Même entre eux il y avait un nuage. Constantin avait eu des renseignements sur madame Ossokhine, il les avait communiqués à Petrowna, et il était étonné et contrarié de l’intérêt qu’elle prenait à des désagréments qui étaient purement politiques.

On parlait, en effet, vaguement dans la ville de menaces suspendues sur la tête de Nadège. Le gouvernement, irrité de la propagande que faisait son journal dans les campagnes, après un avertissement resté inutile, était décidé, assurait-on, à sévir énergiquement.

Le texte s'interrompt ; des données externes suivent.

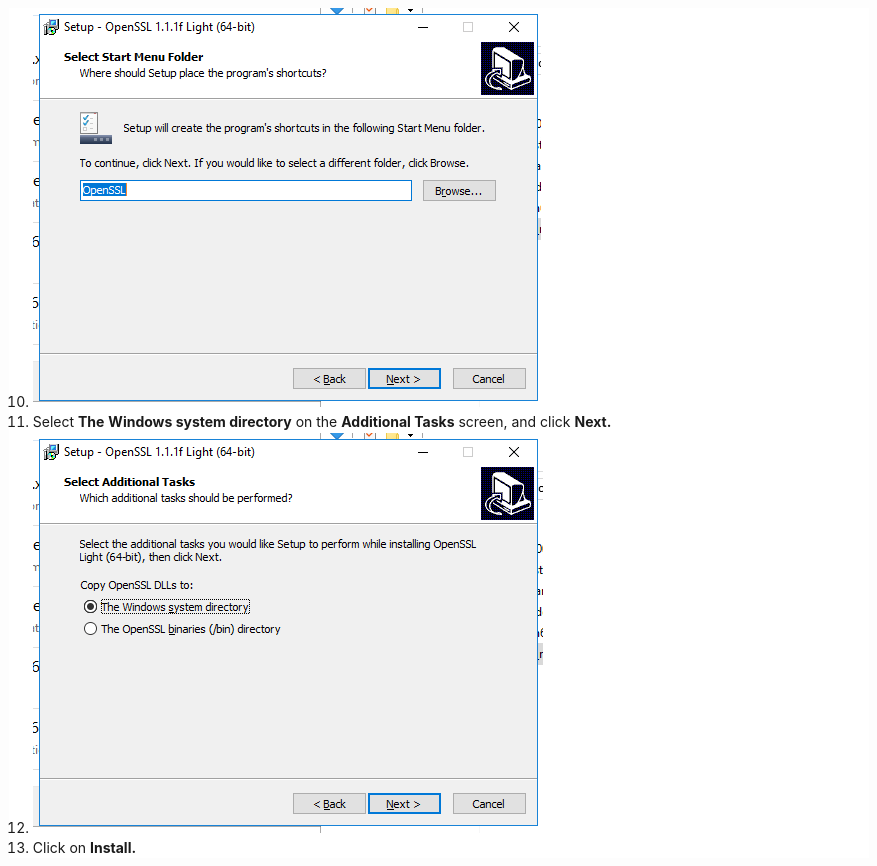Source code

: 10. <img src="../../.gitbook/assets/122.png" alt="" data-size="original">
11. Select **The** **Windows system directory** on the **Additional Tasks** screen, and click **Next.**
12. <img src="../../.gitbook/assets/123.png" alt="" data-size="original">
13. Click on **Install.**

Petrowna, en apprenant ces nouvelles, avait couru chez madame Ossokhine ; mais, soit prudence pour elle-même, soit précaution pour ses amis qu’elle ne voulait pas compromettre, madame Ossokhine était devenue invisible.

Petrowna fut désolée et agitée des dangers que courait son amie. Elle alla à Troïza trouver le vieux Gaskine, qui lui dit avec un éclair dans les yeux :

— Si tous étaient comme moi, le gouvernement se garderait bien de toucher à cette sainte. Les jeunes gens de la ville sont des lâches.

En revenant, Petrowna dit avec un accent héroïque à Constantin stupéfait :

— Ne me parlez pas d’amour, tant que madame Ossokhine sera menacée.

— Mais si elle est condamnée ?

— Vous permettriez qu’on la condamnât ?

— Comment faire pour l’empêcher ?

— Alors, monsieur Constantin, nous porterons le deuil, jusqu’à ce qu’elle soit libre.

— Mais si elle est condamnée à un an, à deux ans de prison ?

— Nous attendrons un an, deux ans.

En recevant cette réponse, et malgré son ardent amour, ou plutôt, à cause de son amour, Constantin ne put s’empêcher de se rappeler certaines remarques ironiques de Diogène sur le caractère de Petrowna.